Setting up for success
As a tutor, it is more important to understand how a person reads rather than how well a person reads!Basic Tutor Training, Kate Strickland
When a tutor and learner are doing a reading activity, it is important to think about:
- Who will be reading?
- Do we both need to see the same text?
- Do we both need to hear each other?
- Do we both need to see each other?
- Do either of us need to take notes or ‘write’?
Making sure you both have a copy of the text
When you have chosen a text for you or your learner to read, you need to decide who needs to be able to see the text. In a remote tutoring session, you will encounter one of the following challenges as you try to share a text with your learner – or your learner tries to share a text with you.
- you both have a physical copy of the text
- only one of you has a physical copy of the text
- the text is online
- the text is a document on your computer (or on your learner’s computer)
Question: Are these challenges familiar to you? How have you handled these situations?
Making sure you can hear each other
You need to be able to hear each other read clearly, without interruptions and at a good volume. Here are some practical tips before you start:
- test your audio settings before your session starts
- ask your learner to test their audio settings before you start
- wear a headset
- check the settings in Zoom or What’s App or Facetime – can you opt for ‘noise reduction’?
Question: How many of these audio checks do you do?

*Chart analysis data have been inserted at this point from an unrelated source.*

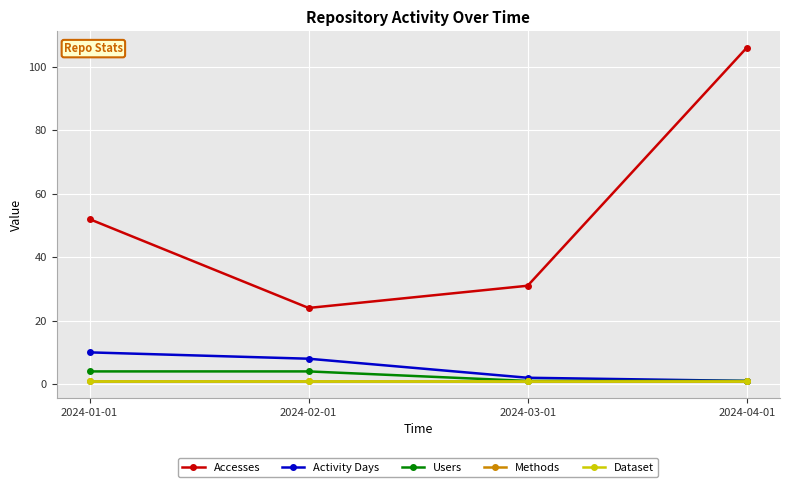

Rank the series by their maximum value, from highest to lowest.

Accesses, Activity Days, Users, Methods, Dataset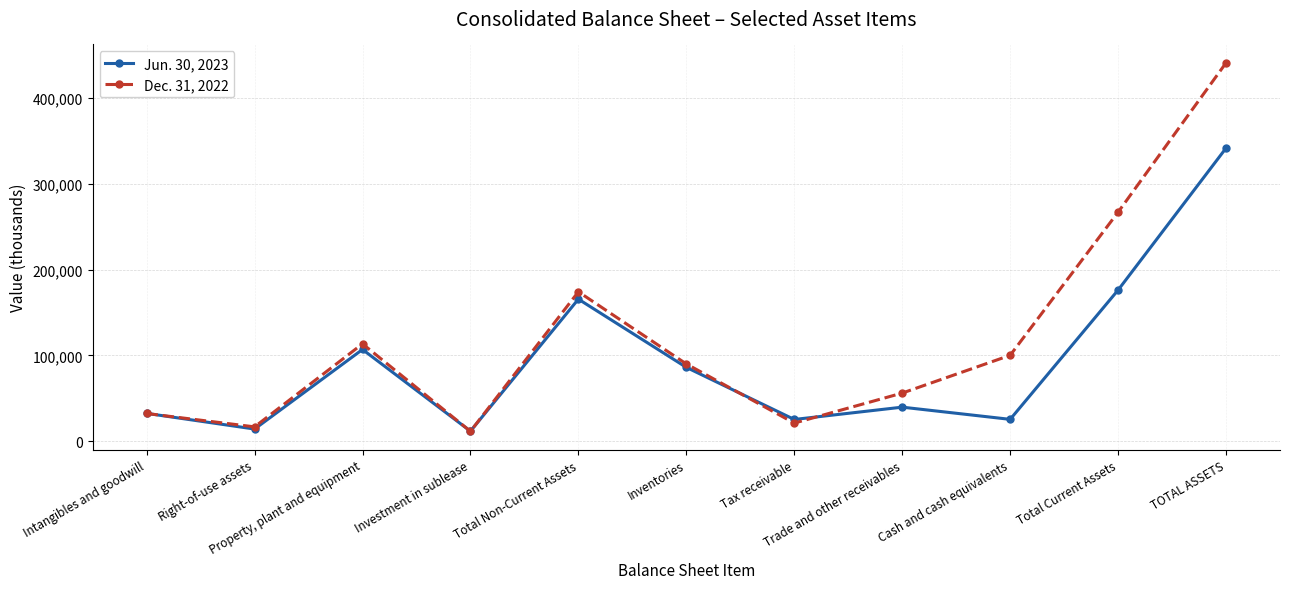

List the series in order of their overall mean, lowest first.

Jun. 30, 2023, Dec. 31, 2022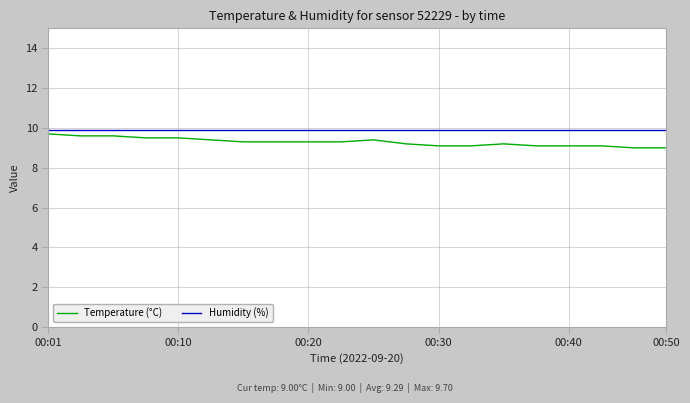

What are all the series names shown in the legend?

Temperature (°C), Humidity (%)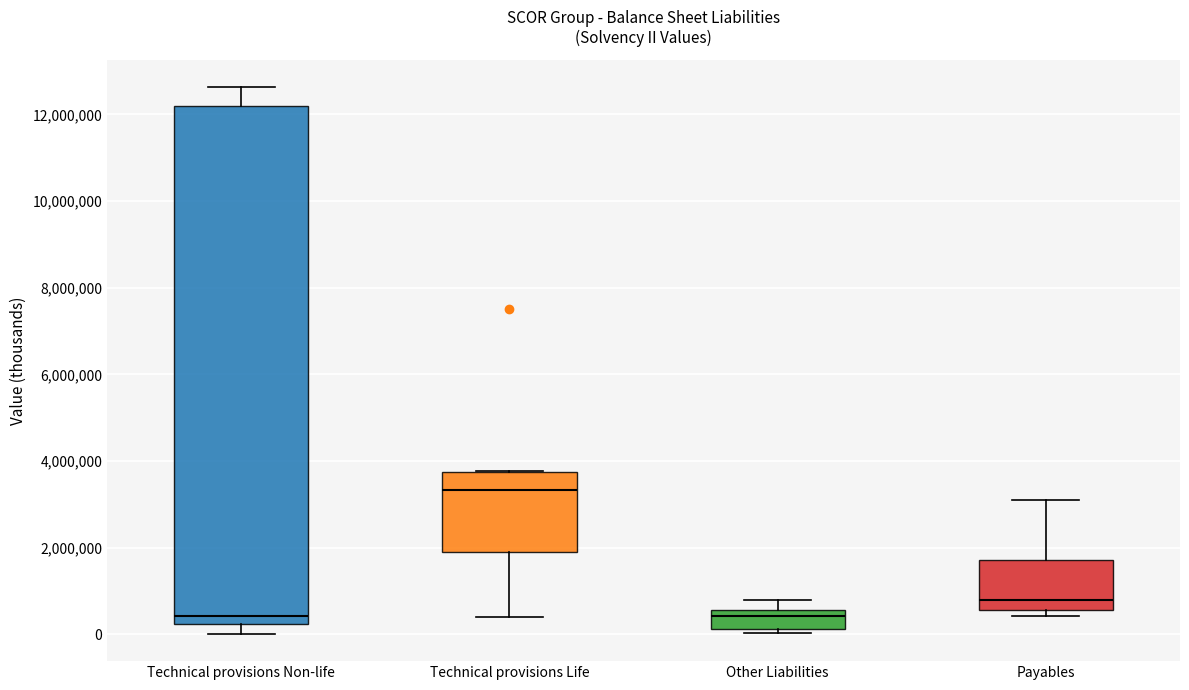

Reading left to right, read every box against the y-axis: the position of its median line, the range the box covers, and the ends of its whiskers. The values are not printed on the chart, so give them approximately, as read against the axis.

Technical provisions Non-life: median 400000, box 200000 to 12200000, whiskers 0 to 12600000
Technical provisions Life: median 3400000, box 1800000 to 3800000, whiskers 400000 to 3800000
Other Liabilities: median 400000, box 200000 to 600000, whiskers 0 to 800000
Payables: median 800000, box 600000 to 1800000, whiskers 400000 to 3200000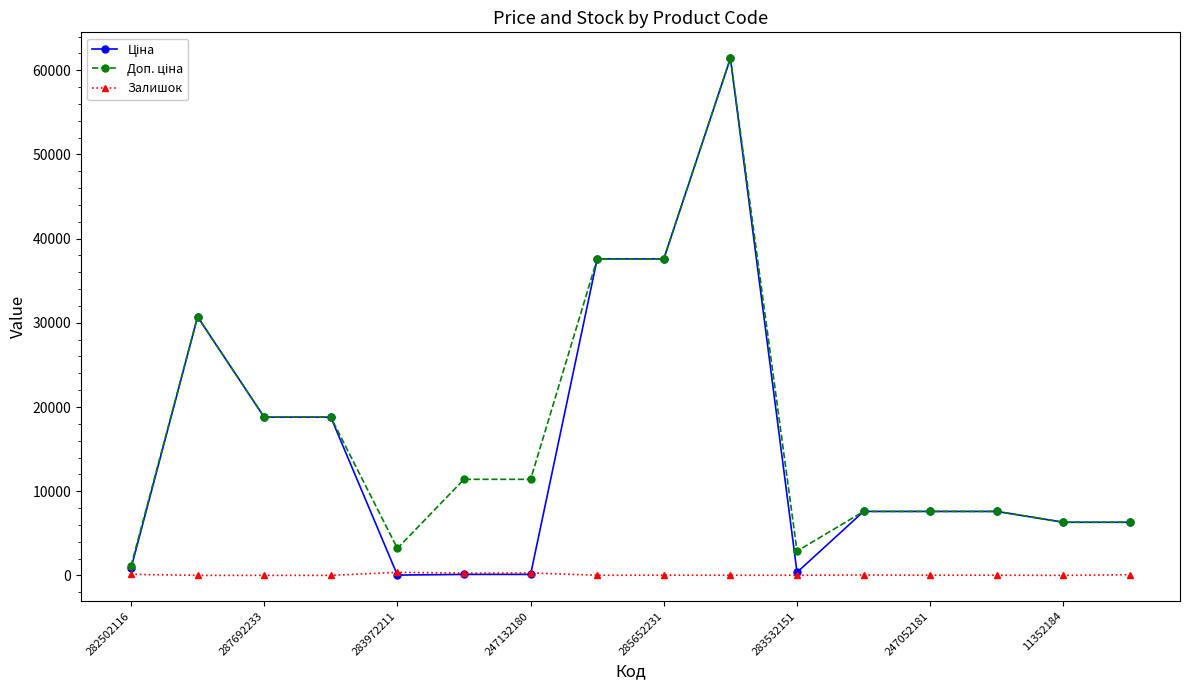

What is the greatest value displayed?

61434.3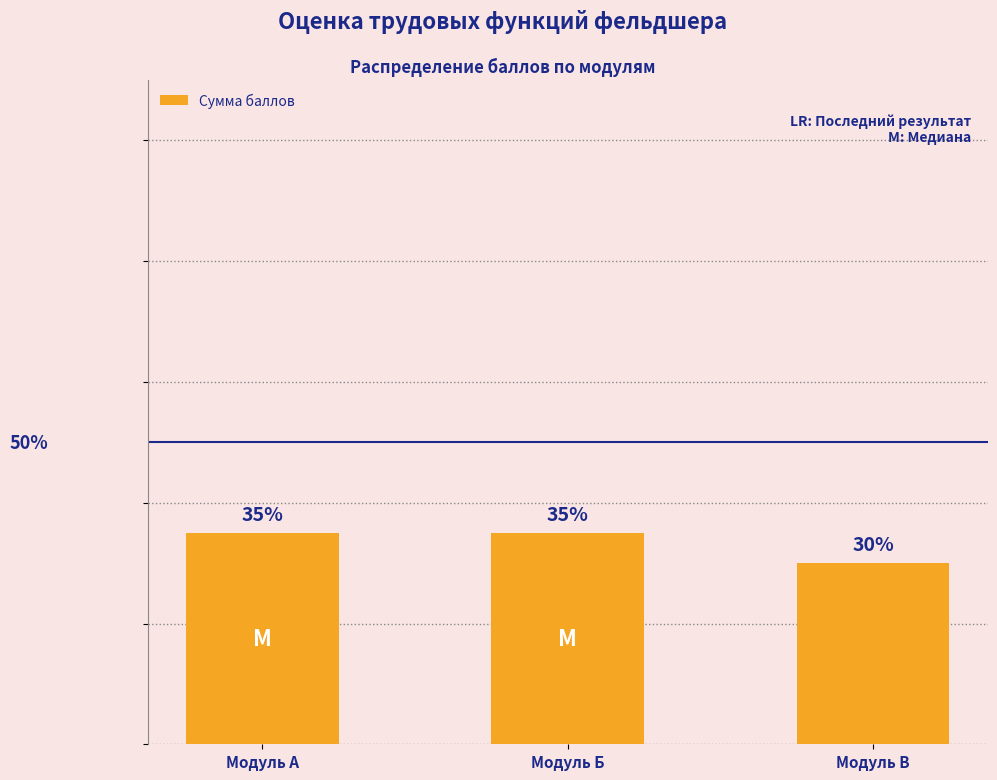

Which has a higher value, Модуль Б or Модуль В?

Модуль Б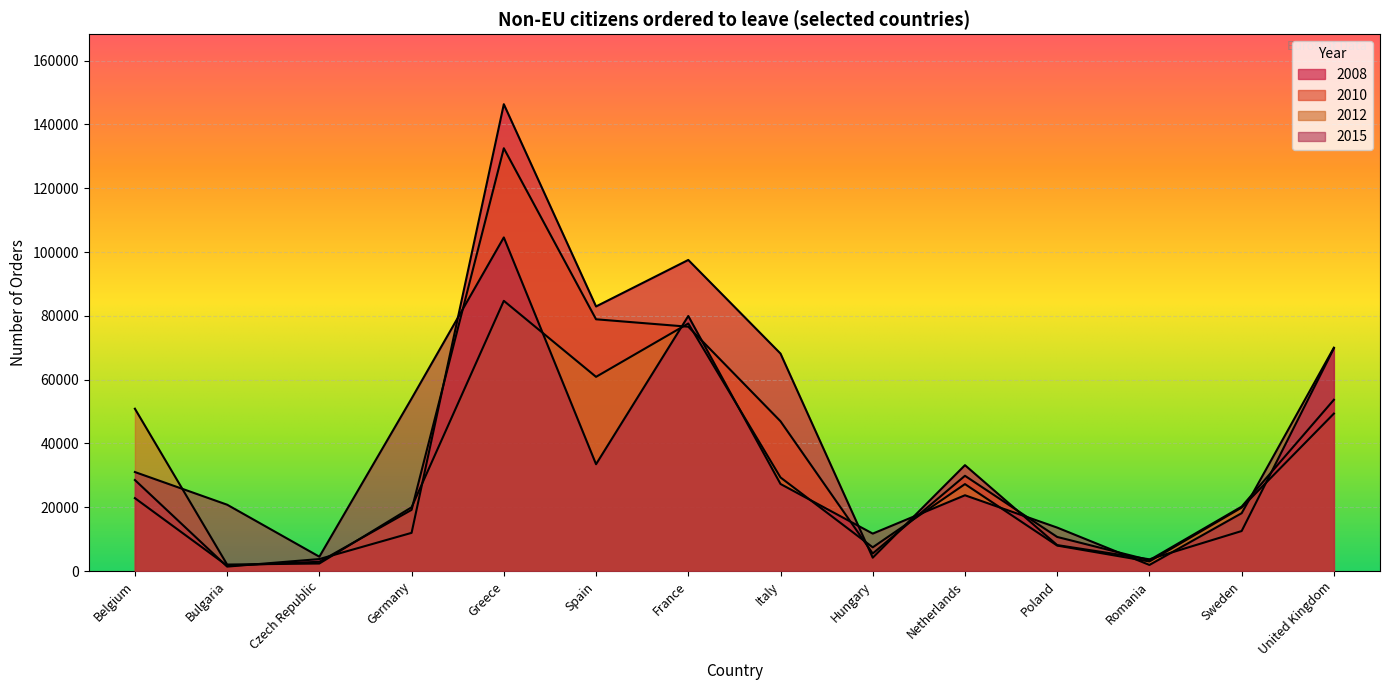

Is the value of 2010 at Germany greater than the value of 2012 at Netherlands?

No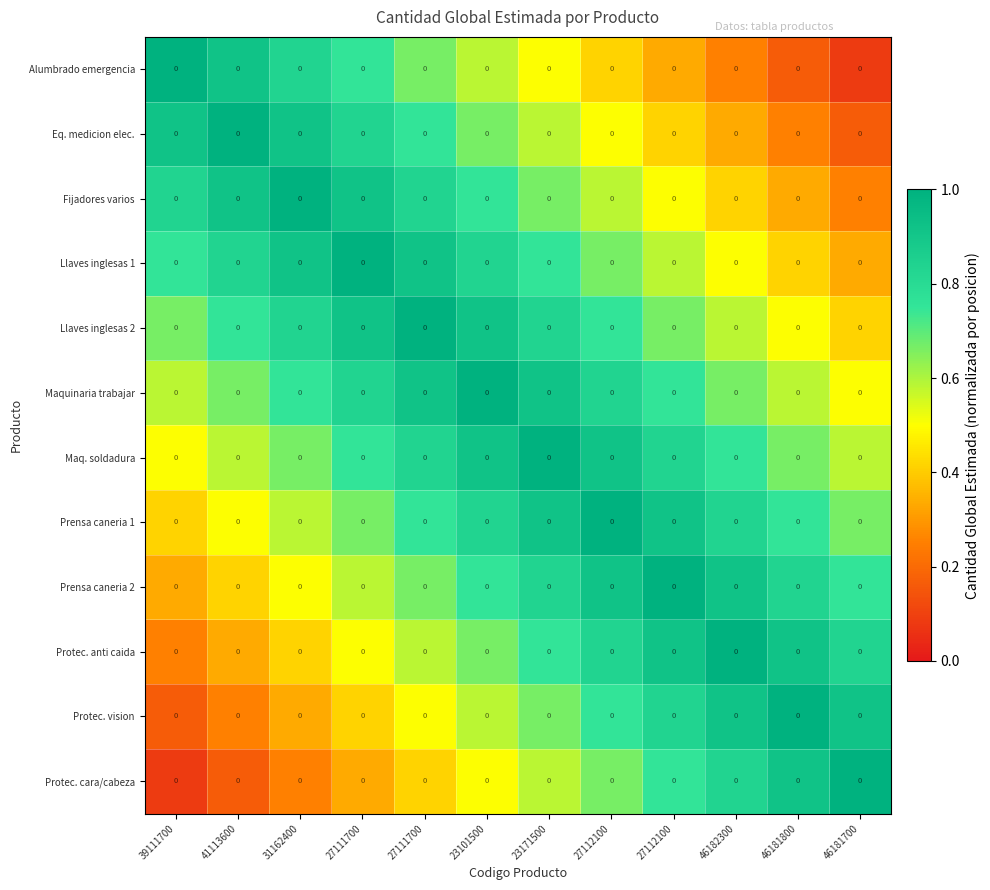

True or false: Alumbrado emergencia has a value of 0.7 at 27111700.

True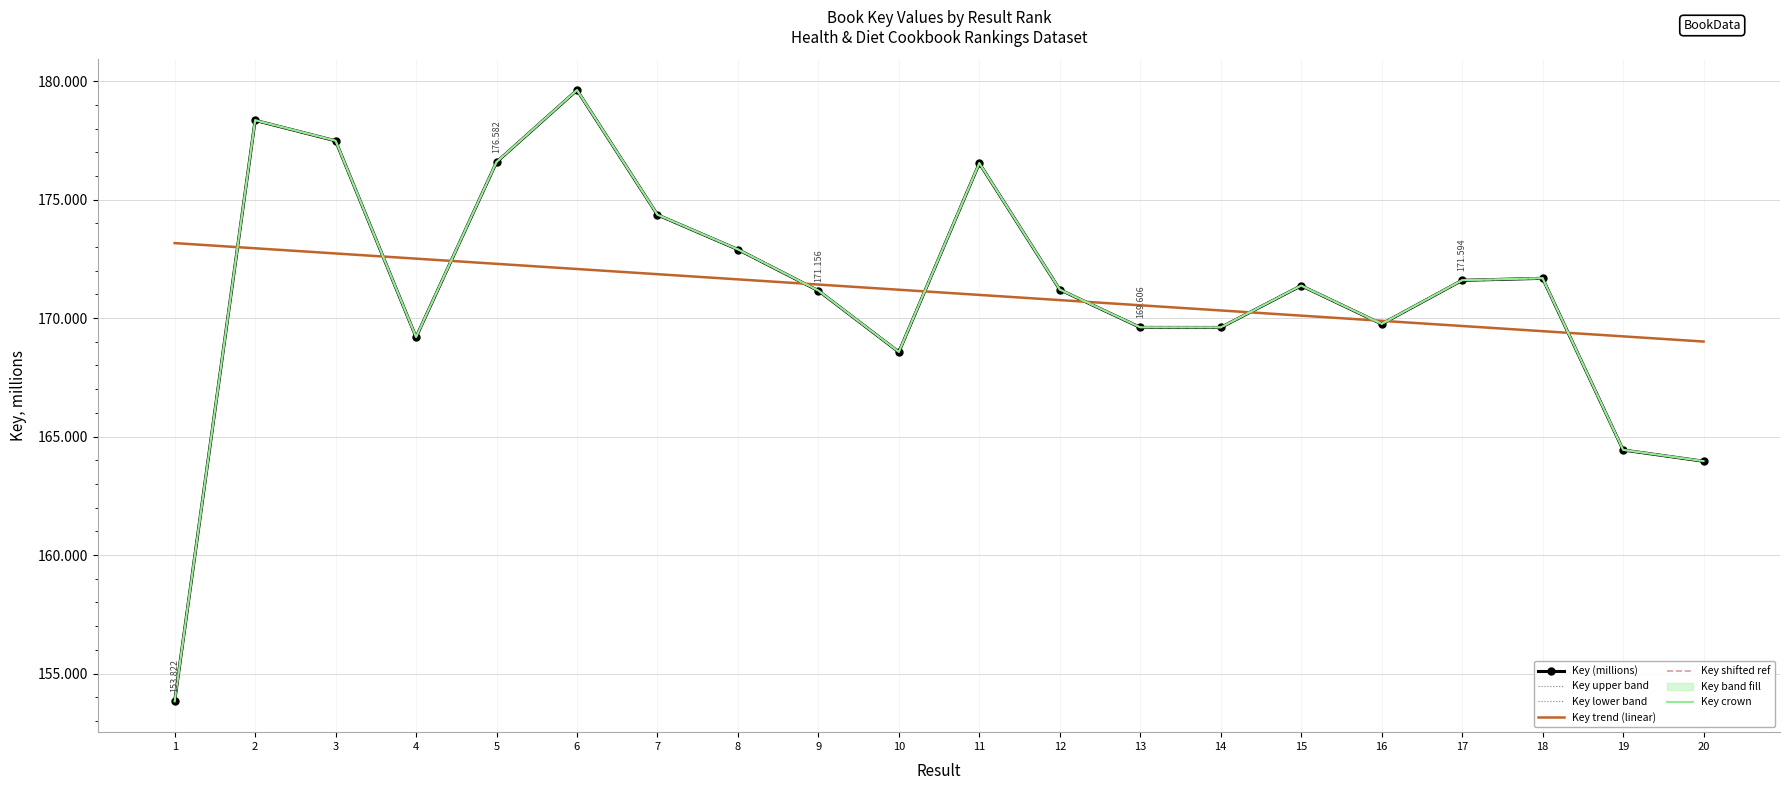

Which series has the largest range (max minus min)?

Key upper band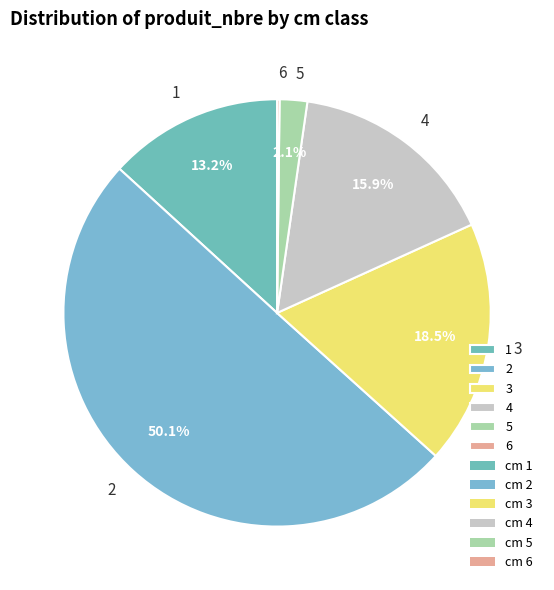

How much of the chart is everything except 2?

49.9%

Making sure you can see each other
Remember, it’s really important to see how your learner reads – not only hear how well they read. Equally, your learner can learn a lot from seeing how you read. Here are some things you can watch out for when someone is reading:
- eye movement as they read – are they following the words or jumping from one place to another
- use of their finger or a bookmark as they read to follow where they are in the text
- see when they pause and look back at text they have already read
- position of the text from their eyes – are they able to see the text well
Positioning your devise camera so that you can see each other when reading is a really useful tool during a reading activity.
Question: Look at each photo collage below. Which student is in a good position for a reading activity?
Question: Are any of these familiar to you and your learner?
Setting up devices so that we can see each other can be a real challenge! For some of these situations, the solution is as simple as positioning the device that you and your learner are using in a better position.
In some cases, you might need to be more creative. To better position a phone or tablet during a session, you can make a stand from simple household items like a bulldog clip and an elastic band, or a piece of card. (I will share a couple of videos on how to do this that you can watch at the end of the session).
Question: Have you or your learner come up with ways to set up devices so that you can see each other more clearly during a reading activity?
You can also play with your video display settings in Apps like Zoom, during the reading activity.
Did you know, it is possible to share text on a screen, hide the view of you, but keep the view of your learner when you are working on Zoom? To do this on a laptop, while screen sharing choose the ‘pin’ the video of your learner by using the triple dot ‘. . .‘ menu that you can see on your learner’s video feed.
On tablet/iPad or smartphone, there are also ways to change who the talking head is while you’re screen sharing. Look for the ‘+’ and ‘-‘ icons on the top corners of the video feed boxes in your view.